• _Exercise_: Update the records below by replacing every "Minería" with "Mining", leaving all other text unchanged. Give back only the text and leave out the pictures.

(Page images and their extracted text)
+++++
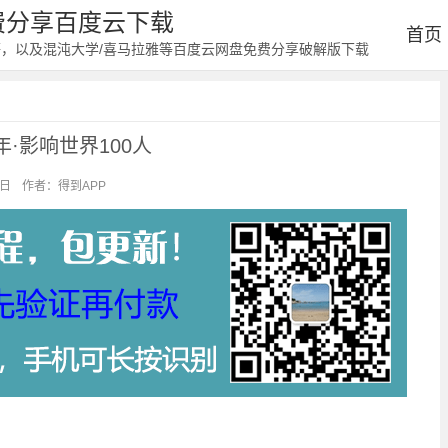
免费分享百度云下载
首页
等，以及混沌大学/喜马拉雅等百度云网盘免费分享破解版下载
·影响世界100人
4日
作者：得到APP
阅读：1130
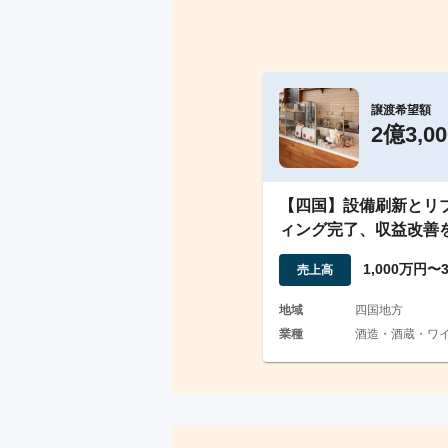
譲渡希望額
2億3,0
【四国】設備刷新とリ
ィング完了、収益改善
老舗酒造会社
1,000万円〜
売上高
地域
四国地方
業種
酒造・酒蔵・ワ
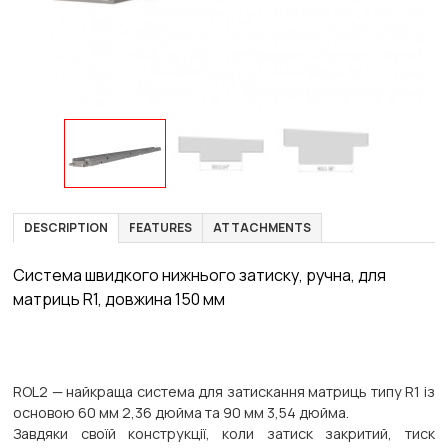
DESCRIPTION
FEATURES
ATTACHMENTS
Система швидкого нижнього затиску, ручна, для
матриць R1, довжина 150 мм
ROL2 — найкраща система для затискання матриць типу R1 із
основою 60 мм 2,36 дюйма та 90 мм 3,54 дюйма.
Завдяки своїй конструкції, коли затиск закритий, тиск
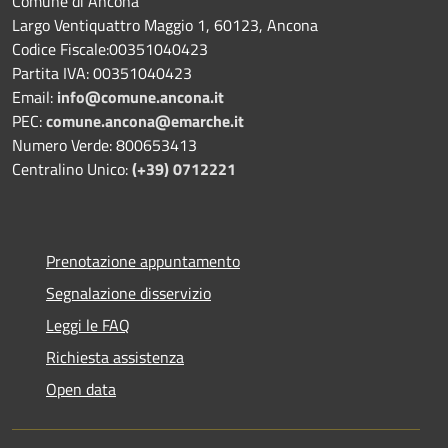
Comune di Ancona
Largo Ventiquattro Maggio 1, 60123, Ancona
Codice Fiscale:00351040423
Partita IVA: 00351040423
Email:
info@comune.ancona.it
PEC:
comune.ancona@emarche.it
Numero Verde: 800653413
Centralino Unico:
(+39) 0712221
Prenotazione appuntamento
Segnalazione disservizio
Leggi le FAQ
Richiesta assistenza
Open data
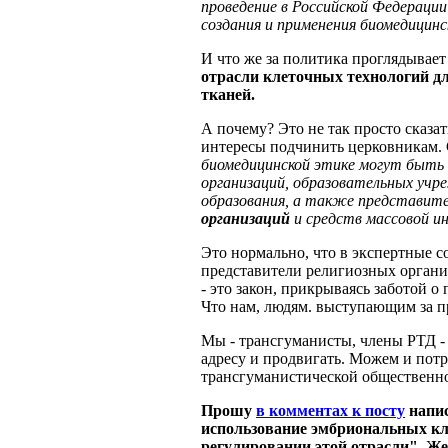
проведение в Российской Федераци
создания и применения биомедицин
И что же за политика проглядывает
отрасли клеточных технологий д
тканей.
А почему? Это не так просто сказат
интересы подчинить церковникам. 
биомедицинской этике могут быть 
организаций, образовательных учр
образования, а также представит
организаций
и средств массовой и
Это нормально, что в экспертные 
представители религиозных органи
- это закон, прикрываясь заботой о
Что нам, людям. выступающим за пр
Мы - трансгуманисты, члены РТД - 
адресу и продвигать. Можем и потр
трансгуманистической общественно
Прошу
в комментах к посту
напис
использование эмбриональных кл
регулировании этой отрасли". 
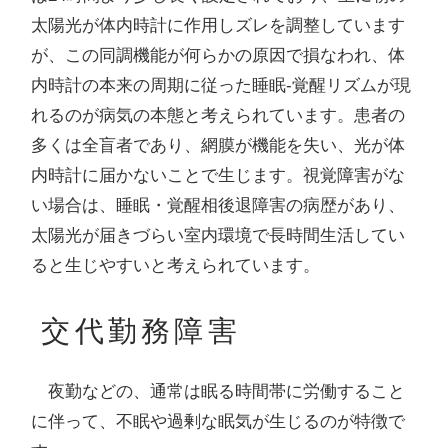
太陽光が体内時計に作用しズレを調整しています
が、この同調機能が何らかの原因で損なわれ、体
内時計の本来の周期に従った睡眠-覚醒リズムが現
れるのが病気の本態と考えられています。患者の
多くは全盲者であり、網膜が機能を失い、光が体
内時計に届かないことで生じます。視覚障害がな
い場合は、睡眠・覚醒相後退障害の病歴があり、
太陽光が届きづらい室内環境で長時間生活してい
ると生じやすいと考えられています。
交代勤務障害
夜勤などの、通常は眠る時間帯に労働すること
に伴って、不眠や過剰な眠気が生じるのが特徴で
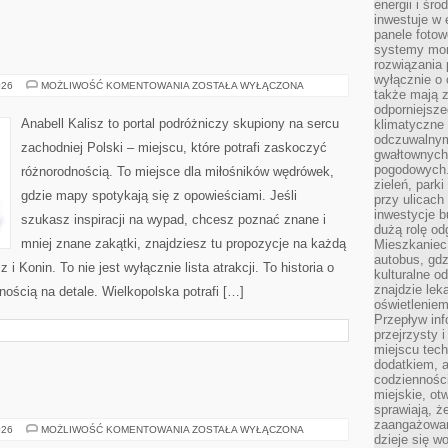
energii i śr
inwestuje w 
panele fotow
systemy moni
rozwiązania 
wyłącznie o
SZAMOTUŁY
026
MOŻLIWOŚĆ KOMENTOWANIA
ZOSTAŁA WYŁĄCZONA
także mają z
odporniejsz
Anabell Kalisz to portal podróżniczy skupiony na sercu
klimatyczne 
odczuwalnym
zachodniej Polski – miejscu, które potrafi zaskoczyć
gwałtownych
pogodowych.
różnorodnością. To miejsce dla miłośników wędrówek,
zieleń, park
gdzie mapy spotykają się z opowieściami. Jeśli
przy ulicach
inwestycje 
szukasz inspiracji na wypad, chcesz poznać znane i
dużą rolę od
mniej znane zakątki, znajdziesz tu propozycje na każdą
Mieszkaniec 
autobus, gd
i Konin. To nie jest wyłącznie lista atrakcji. To historia o
kulturalne o
znajdzie lek
ścią na detale. Wielkopolska potrafi […]
oświetlenie
Przepływ inf
przejrzysty 
miejscu tec
dodatkiem, 
codzienności
miejskie, ot
sprawiają, ż
zaangażowani
STATYSTYKA
026
MOŻLIWOŚĆ KOMENTOWANIA
ZOSTAŁA WYŁĄCZONA
dzieje się w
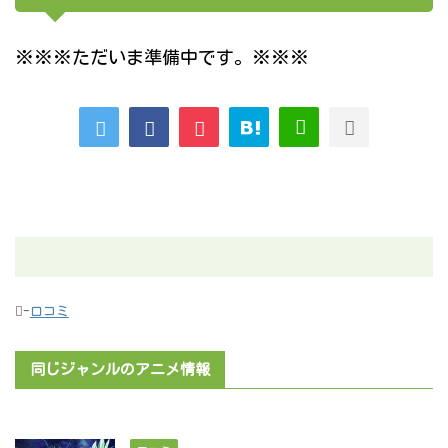
※※※ただいま準備中です。※※※
-
口コミ
同じジャンルのアニメ情報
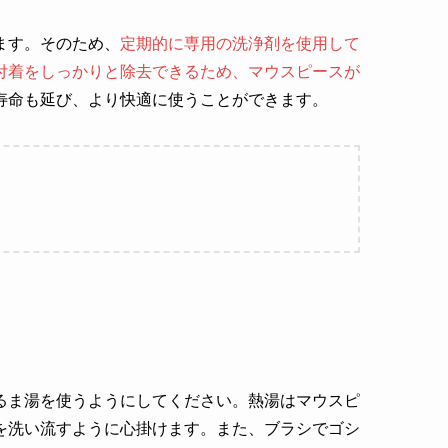
ます。そのため、
定期的に専用の洗浄剤を使用して
付着をしっかりと除去できるため、マウスピースが
寿命も延び、より快適に使うことができます。
るま湯を使うようにしてください。熱湯はマウスピ
を洗い流すように心掛けます。また、ブラシでゴシ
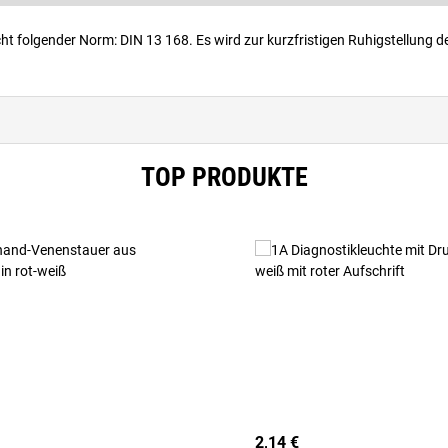
cht folgender Norm: DIN 13 168. Es wird zur kurzfristigen Ruhigstellung 
TOP PRODUKTE
2,14 €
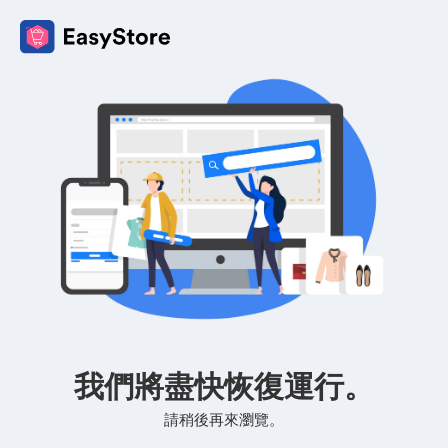
我們將盡快恢復運行。
請稍後再來瀏覽。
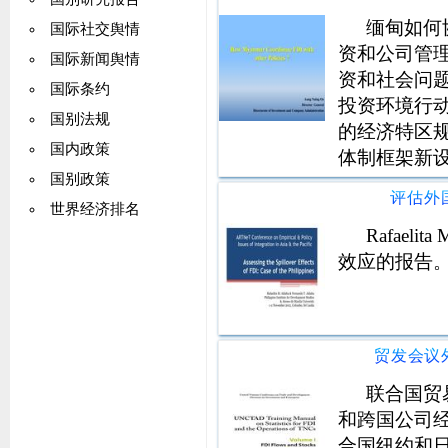
缅甸如何协
国际社交舆情
资和公司管理
国际新闻舆情
资和社会问题
国际条约
投资环境行动
国别法规
的经济特区规
国内政策
体制框架新设
国别政策
评估外
世界经济排名
Rafaelit
效应的报告
联合国贸
和跨国公司
合国纽约和日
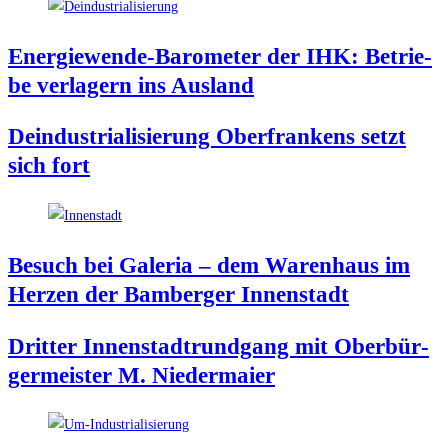
Ener­gie­wen­de-Baro­me­ter der IHK: Betrie­
be ver­la­gern ins Ausland
Deindus­tria­li­sie­rung Ober­fran­kens setzt
sich fort
Besuch bei Gale­ria – dem Waren­haus im
Her­zen der Bam­ber­ger Innenstadt
Drit­ter Innen­stadt­rund­gang mit Ober­bür­
ger­meis­ter M. Niedermaier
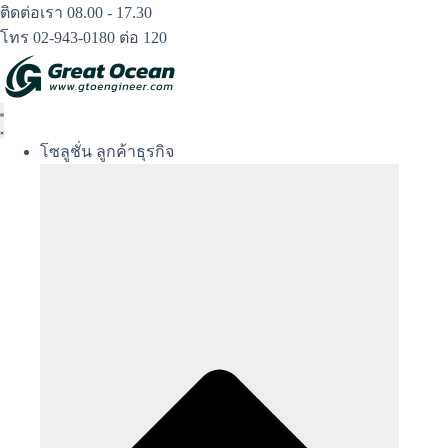
Skip
ติดต่อเรา 08.00 - 17.30
to
โทร 02-943-0180 ต่อ 120
content
โซลูชั่น ลูกค้าธุรกิจ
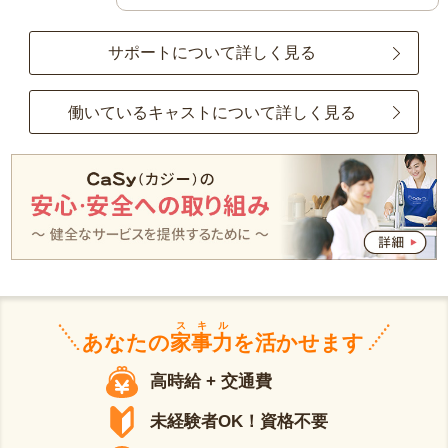
サポートについて詳しく見る
働いているキャストについて詳しく見る
スキル
あなたの
家事力
を活かせます
高時給 + 交通費
未経験者OK！資格不要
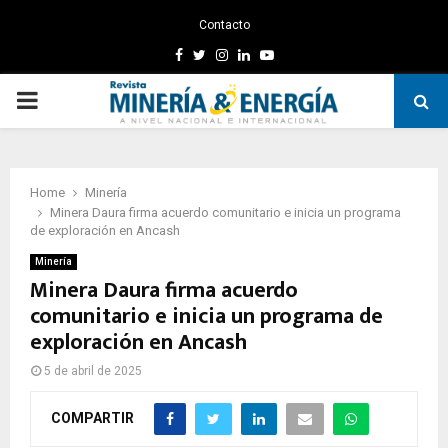
Contacto
Facebook
Twitter
Instagram
Linkedin
Youtube
PRIMARY
MENU
Home
Minería
Minera Daura firma acuerdo comunitario e inicia un programa
de exploración en Ancash
Minería
Minera Daura firma acuerdo
comunitario e inicia un programa de
exploración en Ancash
5 de abril de 2025
COMPARTIR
+++++
• _Result for this task_:
免费分享百度云下载
首页
等，以及混沌大学/喜马拉雅等百度云网盘免费分享破解版下载
·影响世界100人
4日
作者：得到APP
阅读：1130
譲渡希望額
2億3,0
【四国】設備刷新とリ
ィング完了、収益改善
老舗酒造会社
1,000万円〜
売上高
地域
四国地方
業種
酒造・酒蔵・ワ
DESCRIPTION
FEATURES
ATTACHMENTS
Система швидкого нижнього затиску, ручна, для
матриць R1, довжина 150 мм
ROL2 — найкраща система для затискання матриць типу R1 із
основою 60 мм 2,36 дюйма та 90 мм 3,54 дюйма.
Завдяки своїй конструкції, коли затиск закритий, тиск
Comune di Ancona
Largo Ventiquattro Maggio 1, 60123, Ancona
Codice Fiscale:00351040423
Partita IVA: 00351040423
Email:
info@comune.ancona.it
PEC:
comune.ancona@emarche.it
Numero Verde: 800653413
Centralino Unico:
(+39) 0712221
Prenotazione appuntamento
Segnalazione disservizio
Leggi le FAQ
Richiesta assistenza
Open data
проведение в Российской Федераци
создания и применения биомедицин
И что же за политика проглядывает
отрасли клеточных технологий д
тканей.
А почему? Это не так просто сказат
интересы подчинить церковникам. 
биомедицинской этике могут быть 
организаций, образовательных учр
образования, а также представит
организаций
и средств массовой и
Это нормально, что в экспертные 
представители религиозных органи
- это закон, прикрываясь заботой о
Что нам, людям. выступающим за пр
Мы - трансгуманисты, члены РТД - 
адресу и продвигать. Можем и потр
трансгуманистической общественно
Прошу
в комментах к посту
напис
использование эмбриональных кл
регулировании этой отрасли". 
太陽光が体内時計に作用しズレを調整しています
が、この同調機能が何らかの原因で損なわれ、体
内時計の本来の周期に従った睡眠-覚醒リズムが現
れるのが病気の本態と考えられています。患者の
多くは全盲者であり、網膜が機能を失い、光が体
内時計に届かないことで生じます。視覚障害がな
い場合は、睡眠・覚醒相後退障害の病歴があり、
太陽光が届きづらい室内環境で長時間生活してい
ると生じやすいと考えられています。
交代勤務障害
夜勤などの、通常は眠る時間帯に労働すること
に伴って、不眠や過剰な眠気が生じるのが特徴で
energii i śr
inwestuje w 
panele fotow
systemy moni
rozwiązania 
wyłącznie o
SZAMOTUŁY
026
MOŻLIWOŚĆ KOMENTOWANIA
ZOSTAŁA WYŁĄCZONA
także mają z
odporniejsz
Anabell Kalisz to portal podróżniczy skupiony na sercu
klimatyczne 
odczuwalnym
zachodniej Polski – miejscu, które potrafi zaskoczyć
gwałtownych
pogodowych.
różnorodnością. To miejsce dla miłośników wędrówek,
zieleń, park
gdzie mapy spotykają się z opowieściami. Jeśli
przy ulicach
inwestycje 
szukasz inspiracji na wypad, chcesz poznać znane i
dużą rolę od
mniej znane zakątki, znajdziesz tu propozycje na każdą
Mieszkaniec 
autobus, gd
i Konin. To nie jest wyłącznie lista atrakcji. To historia o
kulturalne o
znajdzie lek
ścią na detale. Wielkopolska potrafi […]
oświetlenie
Przepływ inf
przejrzysty 
miejscu tec
dodatkiem, 
codzienności
miejskie, ot
sprawiają, ż
zaangażowani
STATYSTYKA
026
MOŻLIWOŚĆ KOMENTOWANIA
ZOSTAŁA WYŁĄCZONA
dzieje się w
※※※ただいま準備中です。※※※
-
口コミ
同じジャンルのアニメ情報
ます。そのため、
定期的に専用の洗浄剤を使用して
付着をしっかりと除去できるため、マウスピースが
寿命も延び、より快適に使うことができます。
るま湯を使うようにしてください。熱湯はマウスピ
を洗い流すように心掛けます。また、ブラシでゴシ
cht folgender Norm: DIN 13 168. Es wird zur kurzfristigen Ruhigstellung 
TOP PRODUKTE
2,14 €
我們將盡快恢復運行。
請稍後再來瀏覽。
缅甸如何协
国际社交舆情
资和公司管理
国际新闻舆情
资和社会问题
国际条约
投资环境行动
国别法规
的经济特区规
国内政策
体制框架新设
国别政策
评估外
世界经济排名
Rafaelit
效应的报告
联合国贸
和跨国公司
合国纽约和日
Ener­gie­wen­de-Baro­me­ter der IHK: Betrie­
be ver­la­gern ins Ausland
Deindus­tria­li­sie­rung Ober­fran­kens setzt
sich fort
Besuch bei Gale­ria – dem Waren­haus im
Her­zen der Bam­ber­ger Innenstadt
Drit­ter Innen­stadt­rund­gang mit Ober­bür­
ger­meis­ter M. Niedermaier
Skip
ติดต่อเรา 08.00 - 17.30
to
โทร 02-943-0180 ต่อ 120
content
โซลูชั่น ลูกค้าธุรกิจ
サポートについて詳しく見る
働いているキャストについて詳しく見る
スキル
あなたの
家事力
を活かせます
高時給 + 交通費
未経験者OK！資格不要
Contacto
Facebook
Twitter
Instagram
Linkedin
Youtube
PRIMARY
MENU
Home
Mining
Minera Daura firma acuerdo comunitario e inicia un programa
de exploración en Ancash
Mining
Minera Daura firma acuerdo
comunitario e inicia un programa de
exploración en Ancash
5 de abril de 2025
COMPARTIR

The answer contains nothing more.